И тяжёлые, ленивые, мокрые люди начали «показывать работу». Они, точно в бой, бросились на палубу и в трюмы затонувшей баржи, — с гиком, рёвом, с прибаутками. Вокруг меня с лёгкостью пуховых подушек летали мешки риса, тюки изюма, кож, каракуля, бегали коренастые фигуры, ободряя друг друга воем, свистом, крепкой руганью. Трудно было поверить, что так весело, легко и споро работают те самые тяжёлые, угрюмые люди, которые только что уныло жаловались на жизнь, на дождь и холод. Дождь стал гуще, холоднее, ветер усилился, рвал рубахи, закидывая подолы на головы, обнажая животы. В мокрой тьме при слабом свете шести фонарей метались чёрные люди, глухо топая ногами о палубы барж. Работали так, как будто изголодались о труде, как будто давно ожидали удовольствия швырять с рук на руки четырёхпудовые мешки, бегом носиться с тюками на спине. Работали играя, с весёлым увлечением детей, с той пьяной радостью делать, слаще которой только объятие женщины.
Большой бородатый человек в поддёвке, мокрый, скользкий, — должно быть, хозяин груза или доверенный его, — вдруг заорал возбуждённо:
— Молодчики — ведёрко ставлю! Разбойнички — два идёт! Делай!
Несколько голосов сразу со всех сторон тьмы густо рявкнули:
— Три ведра!
— Три пошло! Делай, знай!
И вихрь работы ещё усилился.
Я тоже хватал мешки, тащил, бросал, снова бежал и хватал, и казалось мне, что и сам я и всё вокруг завертелось в бурной пляске, что эти люди могут так страшно и весело работать без устатка, не щадя себя, — месяцА, годА, что они могут, ухватясь за колокольни и минареты города, стащить его с места куда захотят.

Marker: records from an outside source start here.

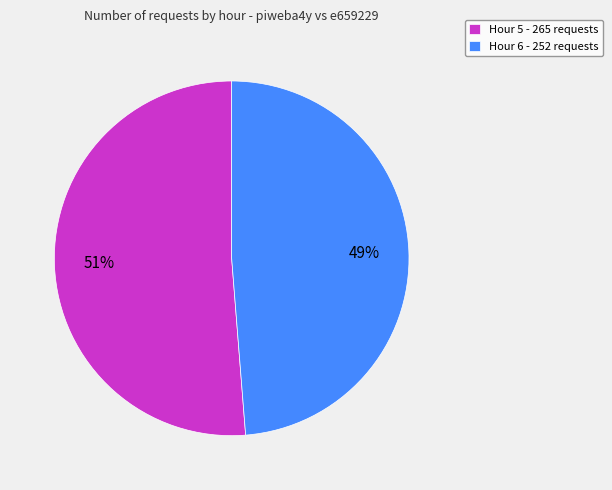

How many segments does this pie chart have?

2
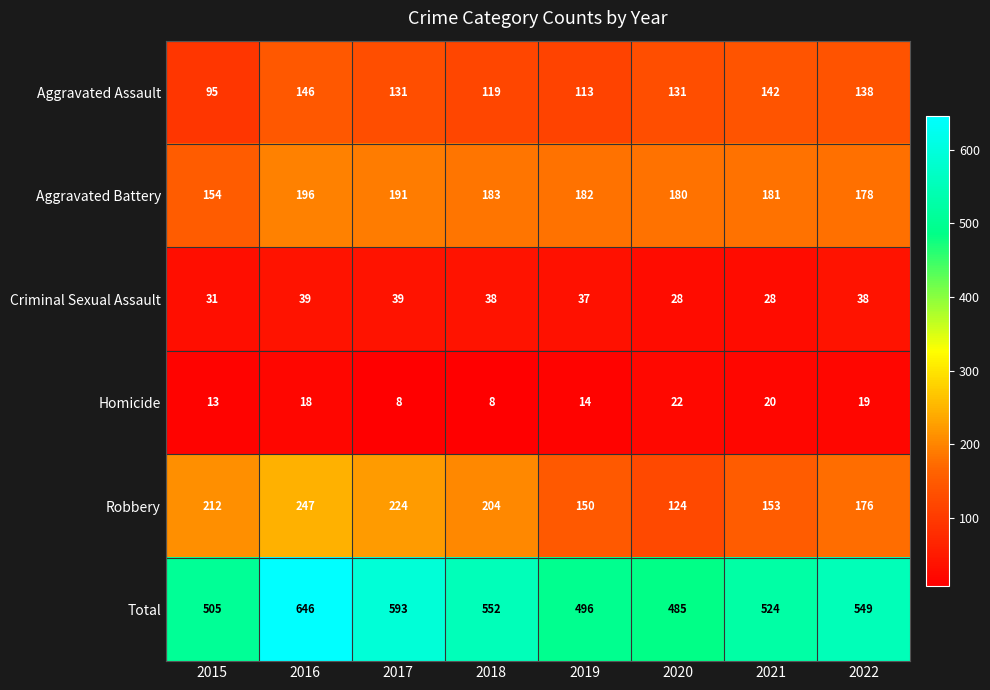

What is the difference between the second highest and minimum values in the Aggravated Assault series?

47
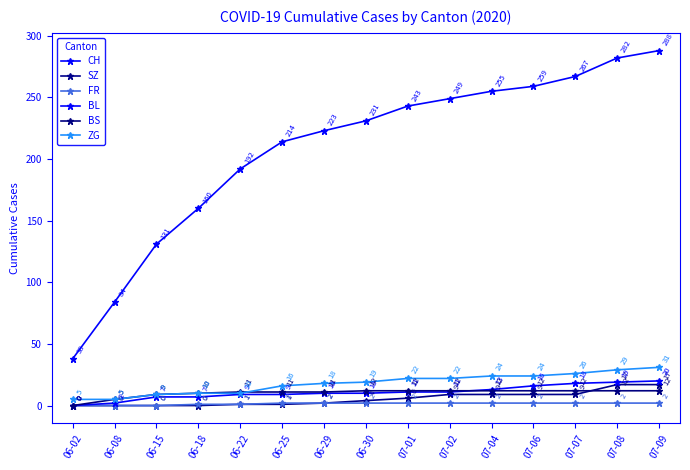

Reading left to right, extract all data points from this chart.

CH: 06-02=38	06-08=84	06-15=131	06-18=160	06-22=192	06-25=214	06-29=223	06-30=231	07-01=243	07-02=249	07-04=255	07-06=259	07-07=267	07-08=282	07-09=288
SZ: 06-02=0	06-08=0	06-15=0	06-18=0	06-22=1	06-25=1	06-29=2	06-30=4	07-01=6	07-02=9	07-04=9	07-06=9	07-07=9	07-08=17	07-09=17
FR: 06-02=0	06-08=0	06-15=0	06-18=1	06-22=1	06-25=2	06-29=2	06-30=2	07-01=2	07-02=2	07-04=2	07-06=2	07-07=2	07-08=2	07-09=2
BL: 06-02=0	06-08=2	06-15=7	06-18=7	06-22=9	06-25=9	06-29=10	06-30=10	07-01=11	07-02=11	07-04=13	07-06=16	07-07=18	07-08=19	07-09=20
BS: 06-02=0	06-08=5	06-15=9	06-18=10	06-22=11	06-25=11	06-29=11	06-30=12	07-01=12	07-02=12	07-04=12	07-06=12	07-07=12	07-08=12	07-09=12
ZG: 06-02=5	06-08=5	06-15=9	06-18=10	06-22=10	06-25=16	06-29=18	06-30=19	07-01=22	07-02=22	07-04=24	07-06=24	07-07=26	07-08=29	07-09=31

Я жил эту ночь в радости, не испытанной мною, душу озаряло желание прожить всю жизнь в этом полубезумном восторге делания. За бортами плясали волны, хлестал по палубам дождь, свистел над рекою ветер, в серой мгле рассвета стремительно и неустанно бегали полуголые, мокрые люди и кричали, смеялись, любуясь своей силой, своим трудом. А тут ещё ветер разодрал тяжёлую массу облаков, и на синем, ярком пятне небес сверкнул розоватый луч солнца — его встретили дружным рёвом весёлые звери, встряхивая мокрой шерстью милых морд. Обнимать и целовать хотелось этих двуногих зверей, столь умных и ловких в работе, так самозабвенно увлечённых ею.
Казалось, что такому напряжению радостно разъярённой силы ничто не может противостоять, она способна содеять чудеса на земле, может покрыть всю землю в одну ночь прекрасными дворцами и городами, как об этом говорят вещие сказки. Посмотрев минуту, две на труд людей, солнечный луч не одолел тяжкой толщи облаков и утонул среди них, как ребёнок в море, а дождь превратился в ливень.
— Шабаш! — крикнул кто-то, но ему свирепо ответили:
— Я те пошабашу!
И до двух часов дня, пока не перегрузили весь товар, полуголые люди работали без отдыха, под проливным дождём и резким ветром, заставив меня благоговейно понять, какими могучими силами богата человеческая земля.